_Work instruction_:
Starting at the line with "zijden te openen is. De laadbak is bovendien", repeat every line exactly until the records end, including the last one.

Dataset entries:
┄┄┄┄┄┄┄┄┄┄┄┄┄┄┄┄┄┄┄┄

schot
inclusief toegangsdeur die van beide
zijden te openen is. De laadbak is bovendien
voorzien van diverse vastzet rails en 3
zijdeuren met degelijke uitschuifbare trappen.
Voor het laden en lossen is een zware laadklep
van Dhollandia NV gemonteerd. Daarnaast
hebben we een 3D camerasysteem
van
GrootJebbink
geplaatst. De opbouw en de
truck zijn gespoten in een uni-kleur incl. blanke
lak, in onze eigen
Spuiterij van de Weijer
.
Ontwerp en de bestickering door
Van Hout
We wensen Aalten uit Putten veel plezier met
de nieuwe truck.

┄┄┄┄┄┄┄┄┄┄┄┄┄┄┄┄┄┄┄┄

_The answer_:
zijden te openen is. De laadbak is bovendien
voorzien van diverse vastzet rails en 3
zijdeuren met degelijke uitschuifbare trappen.
Voor het laden en lossen is een zware laadklep
van Dhollandia NV gemonteerd. Daarnaast
hebben we een 3D camerasysteem
van
GrootJebbink
geplaatst. De opbouw en de
truck zijn gespoten in een uni-kleur incl. blanke
lak, in onze eigen
Spuiterij van de Weijer
.
Ontwerp en de bestickering door
Van Hout
We wensen Aalten uit Putten veel plezier met
de nieuwe truck.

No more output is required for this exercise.